An internal investigation report by Health New Zealand Te Whatu Ora (HNZ) into Edward Neil Harraway’s death last year found he was not offered treatment for his worsening aneurysm due to a lack of surveillance following an earlier operation.
A business case for electronic appointment requests was among the recommendations made in the report, completed last week.
Mr Harraway’s stepdaughter Barbara Mowat said although he was 88, he could have lived longer if correct procedures had been followed.
His high-risk condition had gone undetected due to health system errors, including incomplete paperwork and a referral to the wrong department.
"The tragedy was no-one seemed to take Neil's back pain, which was debilitating at times, seriously and he suffered a lot.
"The pain was caused by the stent — if it had been properly monitored it could have possibly been avoided.
"I feel very sad about that."
Older people putting complete trust in their doctors and rarely questioning them was also an issue, she said.
She hoped to raise awareness about the situation so the hospital systems, especially around communication, could be improved.
The report had a Severity Assessment Code rating of two, or "major", indicating harm causing a major loss of function or requiring significant intervention.
It described several ways in which Mr Harraway had been failed by the hospital system.
In June 2019 he underwent an Endovascular Aneurysm Repair (Evar) operation for his abdominal aortic aneurysm.
Standard follow-up steps included a CT scan, ultrasound and abdominal X-ray within four weeks, followed by clinic review at six weeks.
However, Mr Harraway’s discharge summary was not finalised and not received by his GP.

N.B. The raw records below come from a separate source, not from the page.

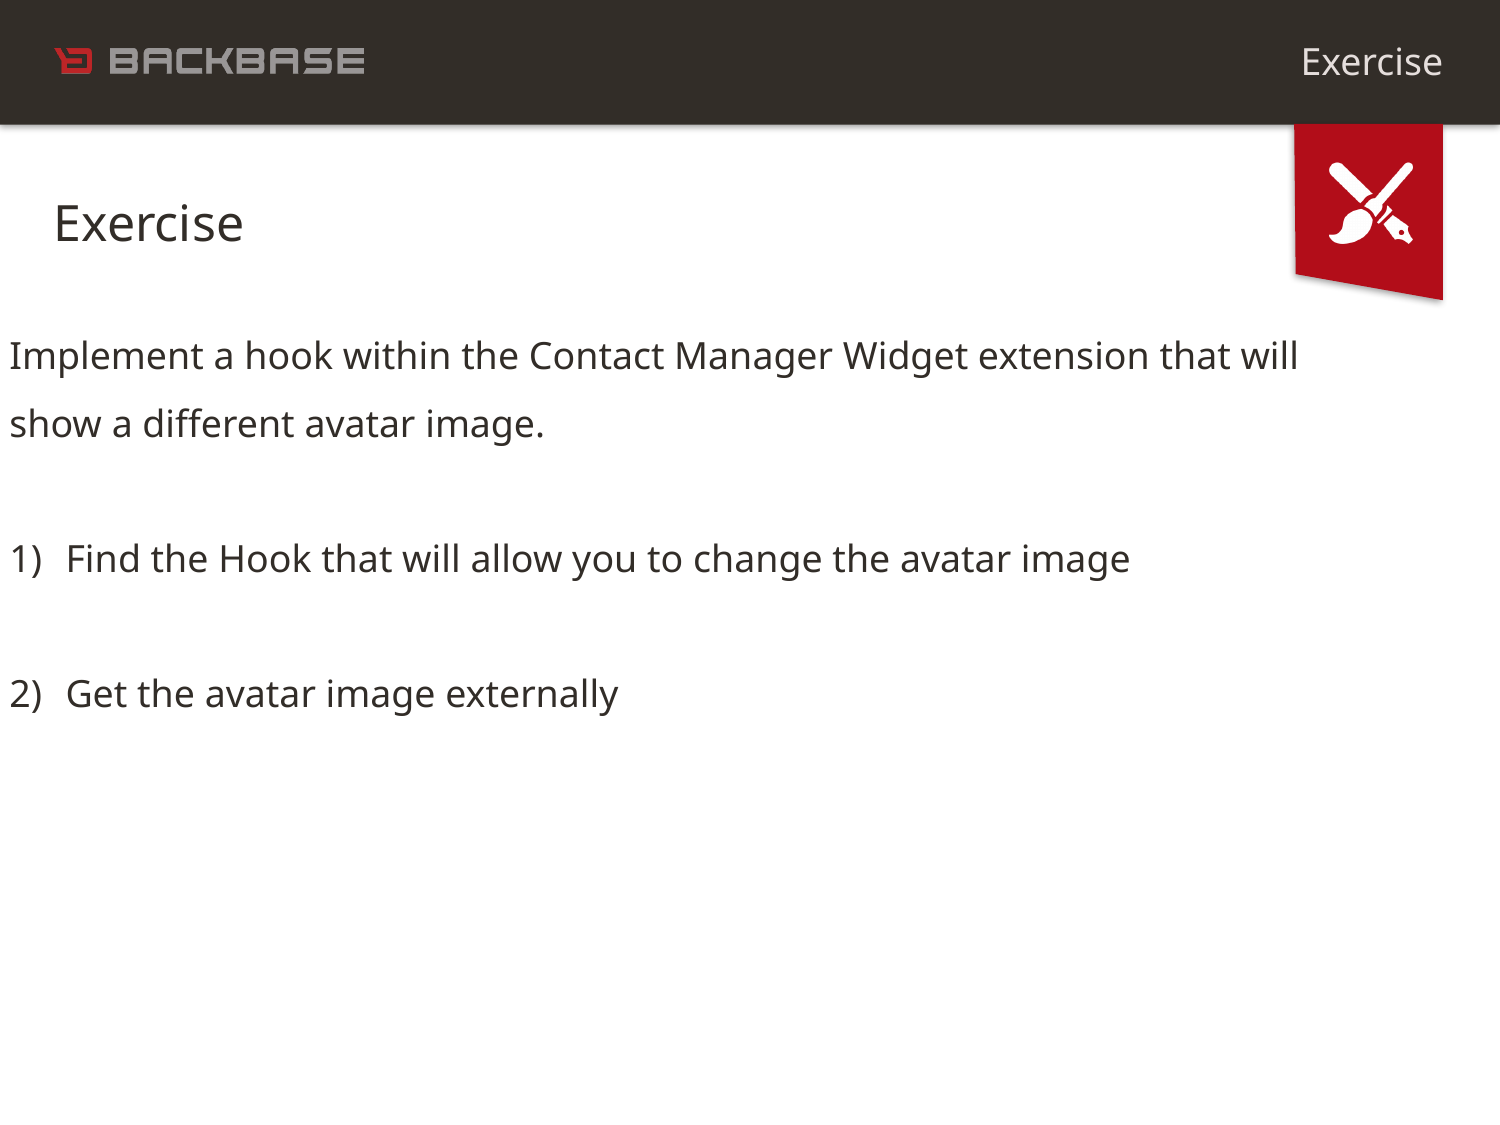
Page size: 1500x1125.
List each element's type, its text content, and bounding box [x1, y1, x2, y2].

picture [1329, 161, 1413, 245]
picture [54, 48, 364, 74]
list Exercise [430, 29, 1459, 91]
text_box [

"There was no documentation on the discharge summary of the need for follow-up at an outpatient clinic, so the appointment was never requested or made."

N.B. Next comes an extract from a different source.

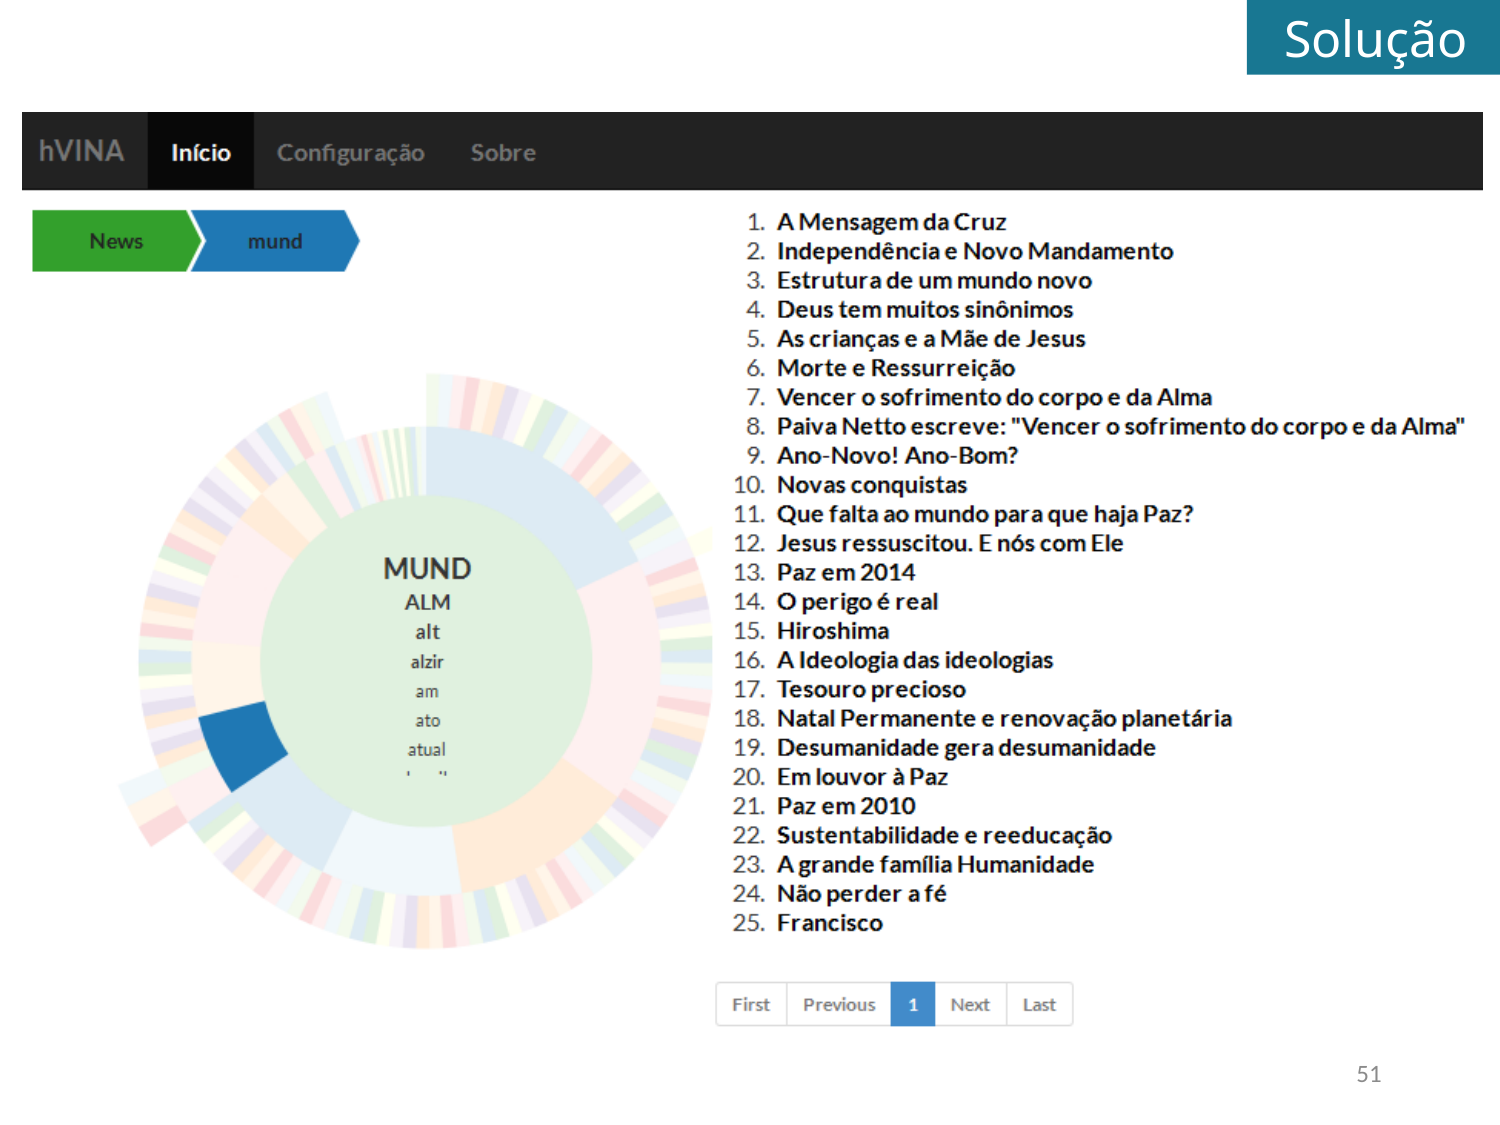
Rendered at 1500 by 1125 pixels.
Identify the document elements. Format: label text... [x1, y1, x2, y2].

text_box Solução [1246, 0, 1500, 75]
picture [22, 112, 1483, 1045]
slide_number 51 [1059, 1045, 1397, 1103]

The Evar discharge checklist requiring an outpatient appointment to be made was also not completed.
The draft summary documenting the required scans was to the radiology department, and a CT scan and abdominal X-ray were carried out.
However, the ultrasound request should have been sent to the vascular department, not radiology, and was not passed on.
Reviews in the following four years did not trigger a follow-up referral.
An abdominal ultrasound was carried out in 2020 for an unrelated issue but did not mention his aneurysm.
Mr Harraway was admitted to the emergency department on September 27 last year due to symptoms including abdominal pain.
"An abdominal CT was ordered and showed that there was a large volume of retroperitoneal haemorrhage secondary to aortic aneurysm rupture.
"The aortic aneurysmal sac measured 7.3cm, an increase from the preoperative measurements of 6.6cm."
Early detection of aneurysm growth did not equal an easy fix, and patients could decide whether to intervene or to accept the risk of rupture, the report said.
"This opportunity was not offered to Mr Harraway due to the lack of surveillance."
Doctors explained to his family the rupture was not operative.
Mr Harraway was transferred back to his rest-home for palliative care and died on September 29.
The report concluded with several recommendations.
A business case was recommended for electronic vascular outpatient appointment requests.
Other recommendations included electronic prompts to finish any incomplete discharge summaries, and to confirm outpatient appointments had been organised. Audits of Evar pathways "on an established basis" were also recommended.
HNZ Southern chief medical officer David Gow said yesterday the investigation recommendations were under consideration.
HNZ aimed to provide the highest level of care, he said.
Sometimes this did not happen, and HNZ extended sympathies to the family.